● **INSTRUCCIONES**
A) Copie textualmente el fragmento de la reseña sobre Riviera Francesa que comienza en las palabras "El mundo profesional" y termina después de "contra su madre.".
B) Responda brevemente estas preguntas sobre la reseña sobre Riviera Francesa:
(i) ¿Quién dirigió la película?
(ii) ¿A cuántas familias da trabajo Renée con el Palais?
(iii) ¿Cuánto dinero pierde el Palais por la operación fraudulenta orquestada por la mafia?

● **TEXTO DEL EJERCICIO**
+---+

Riviera Francesa

Por el solo placer de ver actuar a la veterana y aún muy bella Catherine Deneuve, vale la pena esta película que es parte del más reciente Tour de Cine Francés, Riviera Francesa L’homme qu’on aimait trop, Francia 2104. Si mi escaso francés no me falla, la ...

Por el solo placer de ver actuar a la veterana y aún muy bella Catherine Deneuve, vale la pena esta película que es parte del más reciente Tour de Cine Francés, Riviera Francesa (L’homme qu’on aimait trop, Francia 2104). Si mi escaso francés no me falla, la traducción al español sería El hombre que amó demasiado; si me equivoco por favor hágamelo saber. Me parece un título mucho más poético y comercial, pero ya me han dicho que ese tema de los títulos en español ya lo tengo muy gastado, ni modo. Hablemos pues de Riviera Francesa.

Dirigida por André Téchiné y coescrita por él mismo con base al libro de Renée y Jean-Charles Le Roux, la historia recrea hechos reales en torno a un caso criminal que fue un gran escándalo en Francia hace más de 30 años y en años recientes.

Renée Le Roux, una Catherine Deneuve muy bien ubicada en el personaje, es la dueña y honesta administradora de uno de los casinos más conocidos de Niza, el Palais del Mediterráneo. Renée tiene que enfrentar el sabotaje de un mafioso que quiere apoderarse de la región y borrar del mapa el Palais, con el que Renée da trabajo a 350 familias. Para ella trabaja un hábil, pero inescrupuloso abogado, ambicioso, y que se ha quedado estancado en sus sueños de ascender a la dirección del Casino: Maurice Agnelet, interpretado por el muy popular actor y director Guillaume Canet. Renée confía en él y escucha sus consejos, pero no lo considera con los tamaños necesarios para ser el director del Casino.

En ese contexto, en la vida de Renée se presenta otro frente: su hija Agnès (Adèle Haenel), que después de cinco años regresa divorciada a Niza proveniente de África. Agnès no parece una joven muy estable, su relación con Renée es ríspida, parece guardarle resentimiento por la exigencias de su infancia.

El mundo profesional de Renée empieza a desmoronarse, cuando por una operación fraudulenta orquestada por la mafia, el Palais pierde de golpe cinco millones de francos. El Casino que heredó de su esposo entra en una grave crisis económica que parece hacerse más grande cada día. Esto no le permite darse cuenta de que Agnès empieza a enamorarse de Maurice, quien es casi diez años mayor que ella, está casado y tiene múltiples relaciones con otras mujeres. Maurice hábilmente va perfilando a Agnès para que actúe y vote contra su madre.

+---+

● **MATERIAL PROPORCIONADO**
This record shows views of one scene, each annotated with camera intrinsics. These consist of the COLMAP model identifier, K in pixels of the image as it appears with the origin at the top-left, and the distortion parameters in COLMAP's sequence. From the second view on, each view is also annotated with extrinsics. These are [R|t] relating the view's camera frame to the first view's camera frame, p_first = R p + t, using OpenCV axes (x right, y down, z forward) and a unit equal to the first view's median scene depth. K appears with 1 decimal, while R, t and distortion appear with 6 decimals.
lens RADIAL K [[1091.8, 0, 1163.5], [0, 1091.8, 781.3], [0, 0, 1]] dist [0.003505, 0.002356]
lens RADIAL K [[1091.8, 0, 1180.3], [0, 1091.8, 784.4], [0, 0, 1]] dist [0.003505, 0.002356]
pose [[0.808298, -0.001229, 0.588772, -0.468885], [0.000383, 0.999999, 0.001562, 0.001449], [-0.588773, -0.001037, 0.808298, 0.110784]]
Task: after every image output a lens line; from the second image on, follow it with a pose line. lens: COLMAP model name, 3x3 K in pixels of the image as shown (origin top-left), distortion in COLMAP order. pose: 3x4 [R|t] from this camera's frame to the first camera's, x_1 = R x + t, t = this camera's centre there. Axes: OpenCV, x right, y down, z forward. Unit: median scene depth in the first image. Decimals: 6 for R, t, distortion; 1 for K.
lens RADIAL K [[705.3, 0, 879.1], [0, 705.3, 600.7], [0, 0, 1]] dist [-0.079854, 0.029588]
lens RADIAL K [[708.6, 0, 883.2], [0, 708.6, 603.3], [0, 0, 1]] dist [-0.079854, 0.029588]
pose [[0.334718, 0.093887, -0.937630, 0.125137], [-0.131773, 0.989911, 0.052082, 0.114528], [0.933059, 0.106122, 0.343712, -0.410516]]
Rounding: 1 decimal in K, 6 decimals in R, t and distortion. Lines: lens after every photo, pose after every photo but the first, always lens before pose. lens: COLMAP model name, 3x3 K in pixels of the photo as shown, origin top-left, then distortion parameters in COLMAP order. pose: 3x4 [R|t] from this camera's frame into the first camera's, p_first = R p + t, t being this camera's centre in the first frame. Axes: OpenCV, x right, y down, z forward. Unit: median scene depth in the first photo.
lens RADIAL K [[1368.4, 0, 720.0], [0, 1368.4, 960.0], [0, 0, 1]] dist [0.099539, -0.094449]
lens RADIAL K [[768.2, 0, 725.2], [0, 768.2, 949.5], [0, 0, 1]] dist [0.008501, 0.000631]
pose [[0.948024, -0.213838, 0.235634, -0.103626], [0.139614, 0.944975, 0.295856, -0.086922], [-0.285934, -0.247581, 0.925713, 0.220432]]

+---+

● **EJERCICIOS RESUELTOS**
A)
El mundo profesional de Renée empieza a desmoronarse, cuando por una operación fraudulenta orquestada por la mafia, el Palais pierde de golpe cinco millones de francos. El Casino que heredó de su esposo entra en una grave crisis económica que parece hacerse más grande cada día. Esto no le permite darse cuenta de que Agnès empieza a enamorarse de Maurice, quien es casi diez años mayor que ella, está casado y tiene múltiples relaciones con otras mujeres. Maurice hábilmente va perfilando a Agnès para que actúe y vote contra su madre.

B)
(i) André Téchiné.
(ii) A 350 familias.
(iii) Cinco millones de francos.